文言はさておき、もしトランプ氏がグリーンランドを米国に加盟させることに本気で取り組んでいるのであれば、理論上は実現可能だっただろう。2009年以来、グリーンランドは自治権を享受しており、それ以来、ゆっくりと、しかし着実に独立への道を歩み続けている。法律では住民投票による完全独立が認められている。しかし、グリーンランドの5万6000人の住民が独立を阻んでいるのは、同国の財政がデンマークからの援助に大きく依存していることだ。

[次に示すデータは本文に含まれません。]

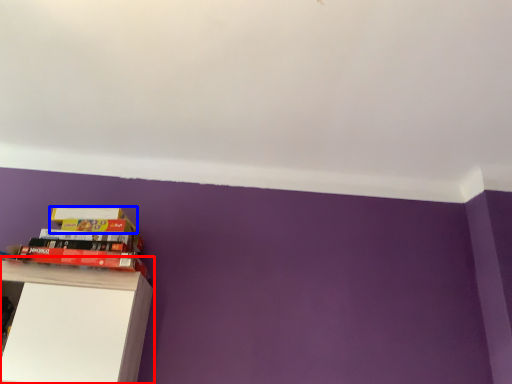
Question: Which point is closer to the camera, shelf (highlighted by a red box) or paperback book (highlighted by a blue box)?

Choices:
 (A) shelf
 (B) paperback book

Answer: (A)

コペンハーゲンは毎年、北極圏のグリーンランドに約5億9100万ドル(4億8600万ポンド)の補助金を送っている。アトランティック誌が強調したように、米国は50カ国それぞれに毎年平均120億ドル(98億ポンド)の補助金を支出している。グリーンランドの財政を賄うことは、ワシントンにとってそれほど大きな負担にはならないだろう。トランプ氏にとって最善の策は、手厚い補助金制度を約束することで、まずグリーンランドを独立に導き、その後米国に加盟させることだろう。

もちろん、これはおそらく決して実現しないだろう。特に、トランプ氏がグリーンランドに対して抱いているとされる強引な思惑がその理由の一つだ。もしバラク・オバマ氏や、北欧の社会民主主義をしばしば称賛してきた民主党の大統領候補バーニー・サンダース氏のような人物から買収提案があったら、どのように受け止められるだろうか。米国とグリーンランドの買収劇はまだ終わっていない。

この記事はWIRED UKで最初に公開されました。